Debata, której byłem świadkiem i uczestnikiem budzi mieszane uczucia. Z jednej strony satysfakcję z tego, że postulat JOW zaszedł już tak wysoko i jest odbierany tak jednoznacznie. Z drugiej strony dyskusja budzi zdziwienie wobec faktu, już praktycznie przesądzonych działań parlamentarnych, a więc przygotowanych do uchwalenia zmian w ordynacji wyborczej do samorządu terytorialnego. Na sali nie zauważyłem parlamentarzystów, zarówno posłów jak i senatorów. W tej sytuacji można było odnieść wrażenie, że Pałac Prezydencki to miejsce jakichś marginesowych debat, niemających odniesienia do bieżącej polityki państwa. Prezydent jednak zapewnił, że ma określone plany i jest zdecydowany, dla ich zrealizowania, skorzystać z pełni swoich uprawnień konstytucyjnych i politycznych.
No cóż: miejmy nadzieję!
Jerzy Przystawa: www.jow.pl
2 grudnia 2010
- Zaloguj się lub Zarejestruj by móc dodać komentarz
jest oczywistym
jest oczywistym, że już dawno najważniejsze narzędzie rozwoju jakim jest prawo wyborcze, powinno być zmienione. Polska potrzebuje ordynacji większościowej, okręgów jednomandatowych i obowiązku głosowania.

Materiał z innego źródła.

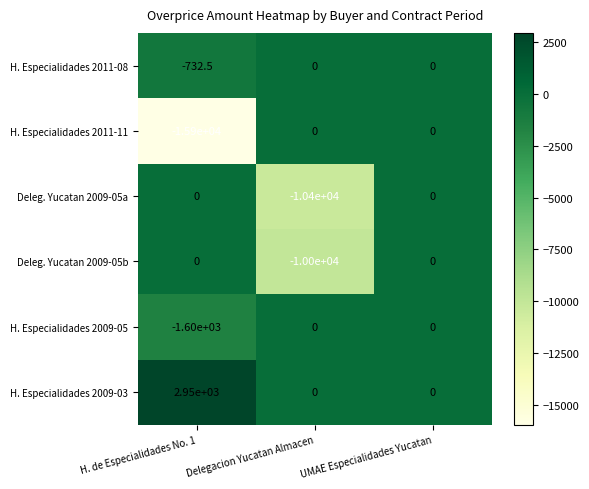

True or false: Deleg. Yucatan 2009-05a has a value of 0.0 at UMAE Especialidades Yucatan.

True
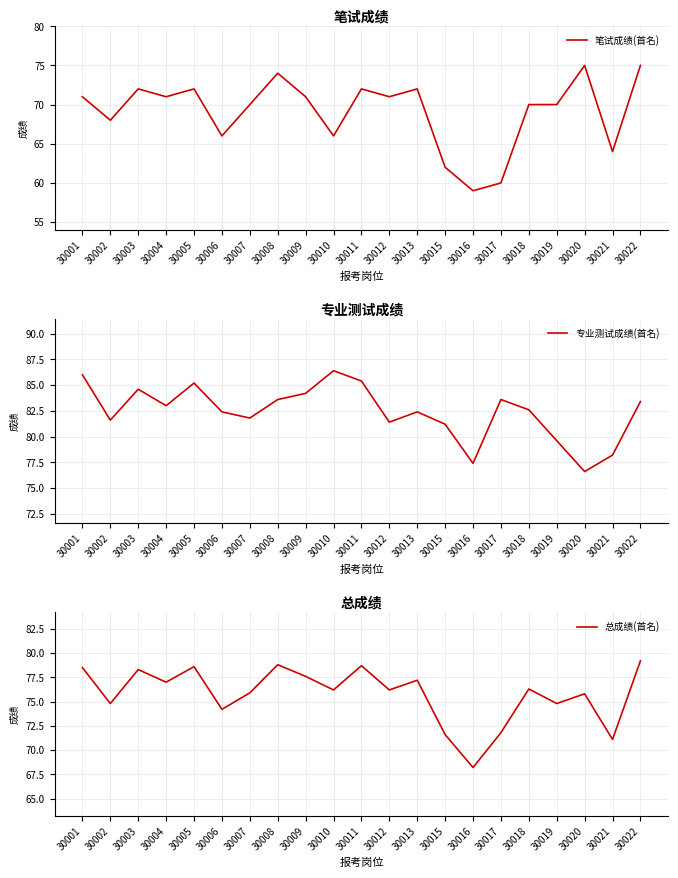

How many interior local valleys does the 专业测试成绩(首名) series have?

6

Nie ma tu miejsca przypominać dlaczego tak ważne było (w Magdalence) zapisanie w konstytucji obowiązku ordynacji proporcjonalnej. Tutaj muszę wtrącić, że nie chodzi oto aby np. w Samorządzie wyrugować komitety partyjne. Raczej chodzi oto aby wzmocnić pozycje partii politycznych w samorządzie. Zmiana ma polegać na tym, że to partie mają chodzić po stowarzyszeniach np. obywatelskich i oferować swoje listy. Partie polityczne są ostatnim progiem zaporowym przed całkowitą unifikacją w eurokołchozie. Dziś nie wiemy, która partia udaje,że chroni naszej suwerenności a która ją naprawdę realizuje. Lokalne koterie nie stanowią tu żadnej gwarancji. Piotrkowska dopiero w czasie kampanii wyborczej wyrzuciła loga UE z wyborczej strony internetowej.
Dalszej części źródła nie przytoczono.